Figure 4 shows data and different frames from our dashboard to support our narrative of why and how we used Monmonier’s strategies to help us avoid contributing to the spread of misinformation. This figure demonstrates the impact of symbolization (choropleth vs dot density), normalization (rate vs total cases), and the modifiable areal unit problem (MAUP) based on scales of geography (towns, counties, and planning regions) on the way spatial patterns appear on a map (Openshaw 1977; Fotheringham 1989).
Figure 4. Prevalence of COVID-19 cases as of April 14, 2023, displayed with different symbolization methods and enumeration units.
The activities of the members of the COVID-19 Mapping Project for Connecticut, which is detailed in this case study, are just a tiny snapshot of the work carried out by geographers and cartographers across the country. During the COVID-19 pandemic, in spite of spread of information via poorly designed maps, the larger GIS community tried to demonstrate our technology’s capabilities to study and map a pandemic in near real time to inform policy (Dong et al. 2020; Delmelle et al. 2024). However, at the federal and state government levels, there were major failures to adhere to the most basic of cartographic standards, including failure to use appropriate symbolization or enumeration units (Adams et al. 2020; Adams et al. 2023). These failures can erode the trust that people place in maps, which can potentially cost lives when those maps are needed to coordinate the response to disasters. Ultimately, all society can do now is evaluate how GIS was used during the COVID-19 pandemic, assess the strengths and failures of those uses, and try to take an active role in ethically implementing the technology in the future. Moving forward, if nothing else, we can use the examples of misinformation spread by official government COVID-19 maps to underscore the importance of cartographic conventions.

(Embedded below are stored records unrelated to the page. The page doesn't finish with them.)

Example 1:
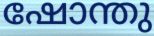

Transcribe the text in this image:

ഷോന്തു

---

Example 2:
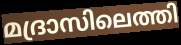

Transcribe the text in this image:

മദ്രാസിലെത്തി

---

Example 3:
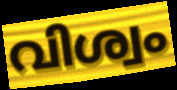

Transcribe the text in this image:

വിശ്വം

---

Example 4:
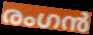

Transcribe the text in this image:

രംഗൻ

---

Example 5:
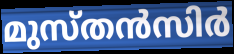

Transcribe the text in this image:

മുസ്തൻസിർ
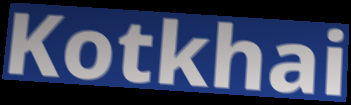
Kotkhai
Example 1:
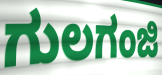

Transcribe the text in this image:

ಗುಲಗಂಜಿ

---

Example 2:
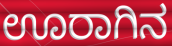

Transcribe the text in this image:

ಊರಾಗಿನ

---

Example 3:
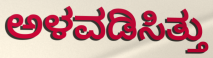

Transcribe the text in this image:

ಅಳವಡಿಸಿತ್ತು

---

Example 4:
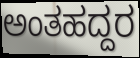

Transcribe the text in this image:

ಅಂತಹದ್ದರ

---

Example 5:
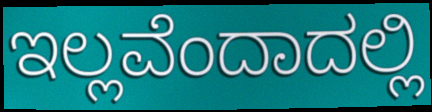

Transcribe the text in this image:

ಇಲ್ಲವೆಂದಾದಲ್ಲಿ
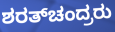
ಶರತ್‌ಚಂದ್ರರು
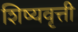
शिष्यवृत्ती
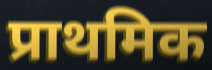
प्राथमिक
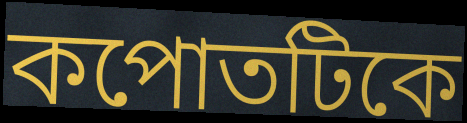
কপোতটিকে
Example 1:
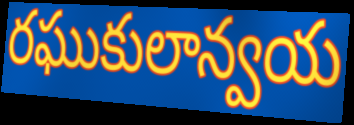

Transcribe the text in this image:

రఘుకులాన్వయ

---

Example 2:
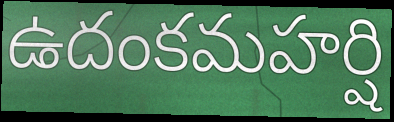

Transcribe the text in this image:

ఉదంకమహర్షి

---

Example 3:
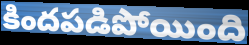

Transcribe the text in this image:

కిందపడిపోయింది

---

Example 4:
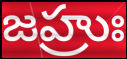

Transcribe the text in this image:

జహ్రుః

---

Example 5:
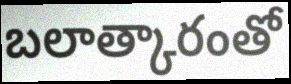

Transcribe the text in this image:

బలాత్కారంతో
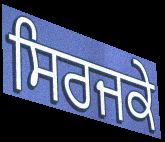
ਸਿਰਜਕੇ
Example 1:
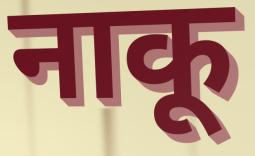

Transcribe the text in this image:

नाकू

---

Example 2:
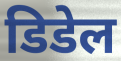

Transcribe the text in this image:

डिडेल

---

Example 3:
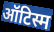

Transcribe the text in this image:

ऑटिस्म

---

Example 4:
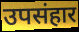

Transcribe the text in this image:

उपसंहार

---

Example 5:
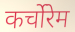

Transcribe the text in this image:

कर्चोरेम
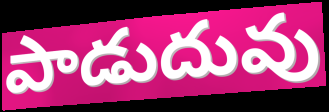
పాడుదువు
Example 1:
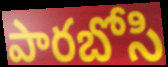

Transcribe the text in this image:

పారబోసి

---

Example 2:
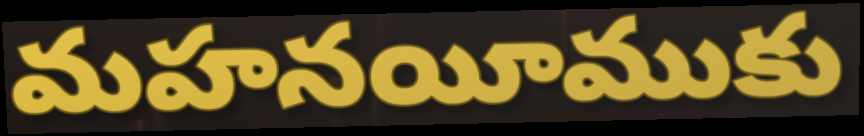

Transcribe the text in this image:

మహనయీముకు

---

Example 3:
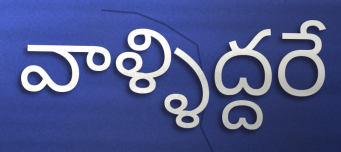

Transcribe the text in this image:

వాళ్ళిద్దరే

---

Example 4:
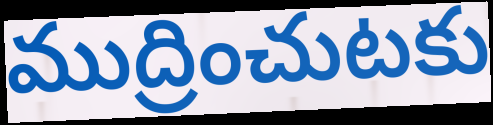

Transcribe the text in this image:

ముద్రించుటకు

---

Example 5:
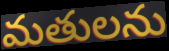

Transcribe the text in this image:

మతులను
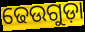
ଢେଉଗୁଡ଼ା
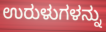
ಉರುಳುಗಳನ್ನು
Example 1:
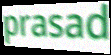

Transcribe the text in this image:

prasad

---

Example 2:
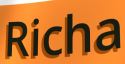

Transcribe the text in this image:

Richa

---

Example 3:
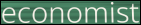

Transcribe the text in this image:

economist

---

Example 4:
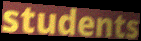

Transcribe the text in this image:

students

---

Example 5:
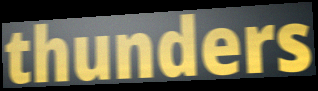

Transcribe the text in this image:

thunders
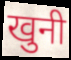
खुनी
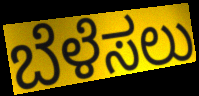
ಬೆಳೆಸಲು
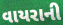
વાયરાની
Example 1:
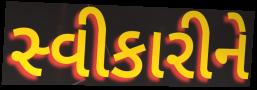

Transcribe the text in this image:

સ્વીકારીને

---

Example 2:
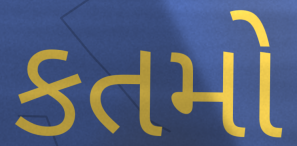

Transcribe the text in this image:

કતમો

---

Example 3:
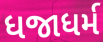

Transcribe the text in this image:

ધજાધર્મ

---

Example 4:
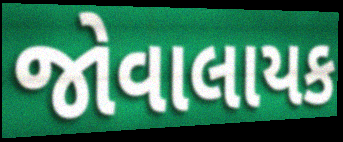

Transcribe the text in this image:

જોવાલાયક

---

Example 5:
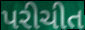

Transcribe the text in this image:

પરીચીત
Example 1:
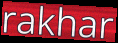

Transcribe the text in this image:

rakhar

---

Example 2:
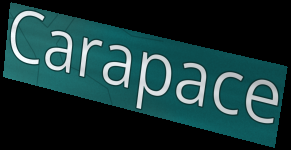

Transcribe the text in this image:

Carapace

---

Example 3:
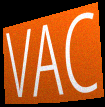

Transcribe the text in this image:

VAC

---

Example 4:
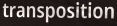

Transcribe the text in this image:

transposition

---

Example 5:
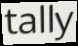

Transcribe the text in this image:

tally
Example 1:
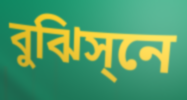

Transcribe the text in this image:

বুঝিস্‌নে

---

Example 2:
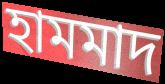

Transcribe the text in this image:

হামমাদ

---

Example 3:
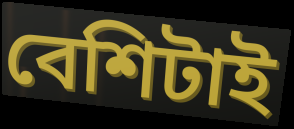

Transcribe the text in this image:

বেশিটাই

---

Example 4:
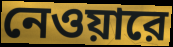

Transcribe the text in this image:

নেওয়ারে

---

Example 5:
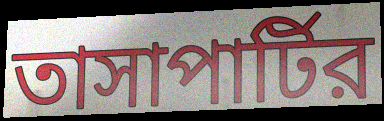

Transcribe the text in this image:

তাসাপার্টির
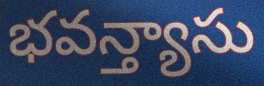
భవన్త్యాసు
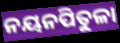
ନୟନପିତୁଳା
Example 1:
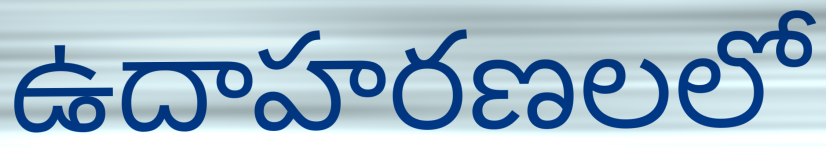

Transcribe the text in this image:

ఉదాహరణలలో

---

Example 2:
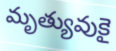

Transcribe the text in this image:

మృత్యువుకై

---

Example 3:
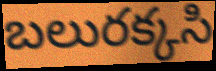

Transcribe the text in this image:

బలురక్కసి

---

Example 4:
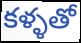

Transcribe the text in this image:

కళ్ళతో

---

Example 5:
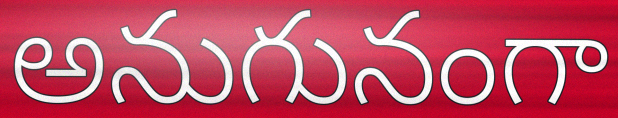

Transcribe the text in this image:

అనుగునంగా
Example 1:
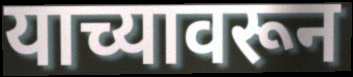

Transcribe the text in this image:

याच्यावरून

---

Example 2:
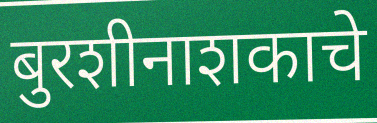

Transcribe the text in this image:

बुरशीनाशकाचे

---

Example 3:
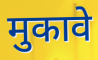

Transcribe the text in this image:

मुकावे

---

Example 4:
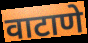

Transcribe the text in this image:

वाटाणे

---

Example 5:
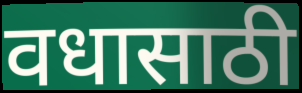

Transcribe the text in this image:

वधासाठी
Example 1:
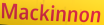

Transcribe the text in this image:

Mackinnon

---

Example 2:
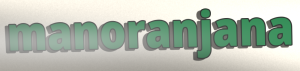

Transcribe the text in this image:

manoranjana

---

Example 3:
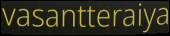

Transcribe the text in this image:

vasantteraiya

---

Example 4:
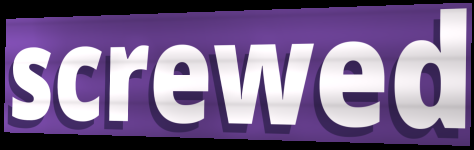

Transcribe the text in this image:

screwed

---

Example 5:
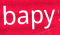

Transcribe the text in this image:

bapy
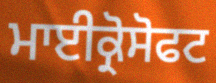
ਮਾਈਕ੍ਰੋਸੋਫਟ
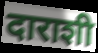
दाराशी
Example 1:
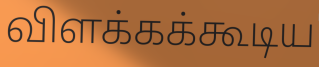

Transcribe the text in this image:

விளக்கக்கூடிய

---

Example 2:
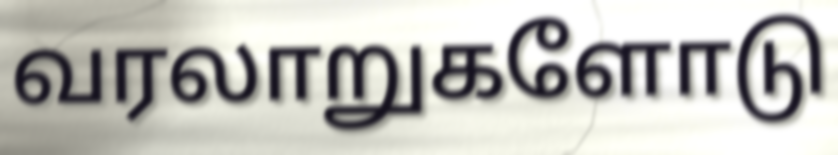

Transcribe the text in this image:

வரலாறுகளோடு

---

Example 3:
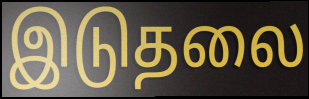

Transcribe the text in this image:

இடுதலை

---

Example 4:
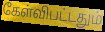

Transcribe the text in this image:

கேள்விபட்டதும்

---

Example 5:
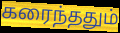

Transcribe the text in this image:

கரைந்ததும்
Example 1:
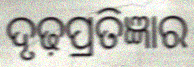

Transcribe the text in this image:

ଦୃଢ଼ପ୍ରତିଜ୍ଞାର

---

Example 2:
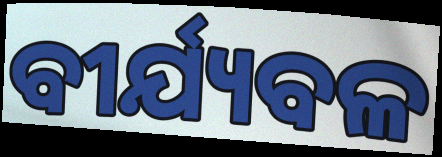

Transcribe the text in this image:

ବୀର୍ଯ୍ୟବଳ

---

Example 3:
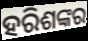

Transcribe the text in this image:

ହରିଶଙ୍କର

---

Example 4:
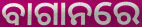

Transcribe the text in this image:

ବାଗାନରେ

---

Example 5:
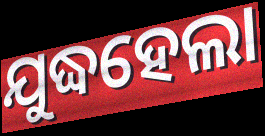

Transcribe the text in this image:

ଯୁଦ୍ଧହେଲା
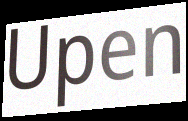
Upen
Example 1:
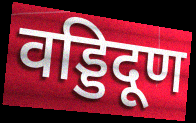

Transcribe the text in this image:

Crampton (1998) calls for GIS professionals to be “Internet activists” in spreading good content online, and set the tone in regard to employing GIS and cartography online (Crampton 1998; McGranaghan 1999). Perhaps those of Mark Monmonier’s “cartographic priesthood” must take this activism a step further and implement his strategies for ethics in map design by engaging with the comment section on social media as cartographic critics, insist on adherence to cartographic standards wherever possible, and patiently try to spread cartographic literacy and map skepticism to educate the public. We must also ensure that we do not contribute to the infodemic through poor cartographic decisions, which can only be achieved by working ethical strategies into our workflows from the beginning of a project.